- **EXCERPTED PASSAGE**
Calocybe gambosa, commonly known as St. George's mushroom, is an edible mushroom that grows mainly in fields, grass verges and roadsides. Deriving its common name from when it first appears in the UK, namely on St George's Day (23 April). It appears in March in Italy, a warmer country where it is also a popular mushroom to eat, and is known there as prugnolo. It is also popular in Northern Spain and Southern France, in the Basque Country region and its surroundings where it appears in April. In these regions it is usually eaten sautéed with egg or with bacon.

It is considered a delicacy, especially when fried in butter. It was previously considered a part of the large genus Tricholoma and is still seen as T. gambosum in older texts.

Taxonomy
Initially described as Agaricus gambosus by Elias Magnus Fries in his 1821 work Systema Mycologicum, with its specific epithet derived from a Latin term for "club footed" in relation to its bulky stipe. It was later named Tricholoma gambosum by Paul Kummer in 1871, before being reclassified as Calocybe gambosa by Marinus Anton Donk in 1962. In Germany it is known as Maipilz, where it fruits in May. The genus name is derived from the Ancient Greek terms kalos "pretty", and cubos "head". In Denmark it is called Vårmousseron, appearing in spring—early May

Description
The cap measures from 5–15 cm (2 to 6 inches) in diameter and has a smooth texture and has ridges on it. The colour of the cap, stipe and flesh can range from white-creamy coloured to bright yellow. The sinuate gills are white and crowded. The flesh is thick and soft and has a mealy or cucumber smell. The spore print is white to pinkish white. The stubby stipe is bulky at the base.

Care must be taken not to confuse it with the highly poisonous Inosperma erubescens, which grows in the same habitats. The latter has a more pungent fruity smell and bruises red. Entoloma sinuatum, also poisonous, has a rancid smell.

Chart tasks with short answers
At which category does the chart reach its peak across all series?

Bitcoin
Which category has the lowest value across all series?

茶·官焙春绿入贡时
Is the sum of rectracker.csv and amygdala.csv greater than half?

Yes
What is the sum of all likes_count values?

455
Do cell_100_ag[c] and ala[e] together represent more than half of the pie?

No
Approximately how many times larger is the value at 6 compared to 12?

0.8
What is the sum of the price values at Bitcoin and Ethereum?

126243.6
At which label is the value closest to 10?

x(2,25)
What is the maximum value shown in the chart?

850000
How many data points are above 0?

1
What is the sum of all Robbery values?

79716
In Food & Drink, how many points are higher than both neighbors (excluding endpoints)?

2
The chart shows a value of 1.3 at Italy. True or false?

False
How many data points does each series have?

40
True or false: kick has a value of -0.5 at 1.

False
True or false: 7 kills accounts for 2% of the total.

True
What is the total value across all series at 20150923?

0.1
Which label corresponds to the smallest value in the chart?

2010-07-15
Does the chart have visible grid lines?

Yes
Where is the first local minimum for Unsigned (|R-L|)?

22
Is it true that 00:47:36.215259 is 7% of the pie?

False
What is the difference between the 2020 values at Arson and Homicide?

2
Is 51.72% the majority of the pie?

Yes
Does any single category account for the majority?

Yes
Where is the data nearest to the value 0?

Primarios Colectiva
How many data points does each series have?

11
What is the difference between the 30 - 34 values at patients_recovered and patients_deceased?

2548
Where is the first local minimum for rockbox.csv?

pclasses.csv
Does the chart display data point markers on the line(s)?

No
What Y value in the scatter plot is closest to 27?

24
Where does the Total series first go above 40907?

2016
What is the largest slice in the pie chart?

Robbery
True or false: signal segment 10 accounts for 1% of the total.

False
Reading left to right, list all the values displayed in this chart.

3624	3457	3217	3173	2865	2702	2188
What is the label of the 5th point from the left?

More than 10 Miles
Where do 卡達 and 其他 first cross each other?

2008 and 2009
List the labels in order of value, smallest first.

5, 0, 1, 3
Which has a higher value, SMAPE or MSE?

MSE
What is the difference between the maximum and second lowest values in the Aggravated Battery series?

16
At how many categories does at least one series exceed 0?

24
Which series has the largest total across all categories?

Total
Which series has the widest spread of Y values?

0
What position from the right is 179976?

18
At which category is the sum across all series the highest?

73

- **WORK TO COMPLETE**
Reproduce the St. George's mushroom text word for word, from start to finish.

- **ANSWER SECTION**
Calocybe gambosa, commonly known as St. George's mushroom, is an edible mushroom that grows mainly in fields, grass verges and roadsides. Deriving its common name from when it first appears in the UK, namely on St George's Day (23 April). It appears in March in Italy, a warmer country where it is also a popular mushroom to eat, and is known there as prugnolo. It is also popular in Northern Spain and Southern France, in the Basque Country region and its surroundings where it appears in April. In these regions it is usually eaten sautéed with egg or with bacon.

It is considered a delicacy, especially when fried in butter. It was previously considered a part of the large genus Tricholoma and is still seen as T. gambosum in older texts.

Taxonomy
Initially described as Agaricus gambosus by Elias Magnus Fries in his 1821 work Systema Mycologicum, with its specific epithet derived from a Latin term for "club footed" in relation to its bulky stipe. It was later named Tricholoma gambosum by Paul Kummer in 1871, before being reclassified as Calocybe gambosa by Marinus Anton Donk in 1962. In Germany it is known as Maipilz, where it fruits in May. The genus name is derived from the Ancient Greek terms kalos "pretty", and cubos "head". In Denmark it is called Vårmousseron, appearing in spring—early May

Description
The cap measures from 5–15 cm (2 to 6 inches) in diameter and has a smooth texture and has ridges on it. The colour of the cap, stipe and flesh can range from white-creamy coloured to bright yellow. The sinuate gills are white and crowded. The flesh is thick and soft and has a mealy or cucumber smell. The spore print is white to pinkish white. The stubby stipe is bulky at the base.

Care must be taken not to confuse it with the highly poisonous Inosperma erubescens, which grows in the same habitats. The latter has a more pungent fruity smell and bruises red. Entoloma sinuatum, also poisonous, has a rancid smell.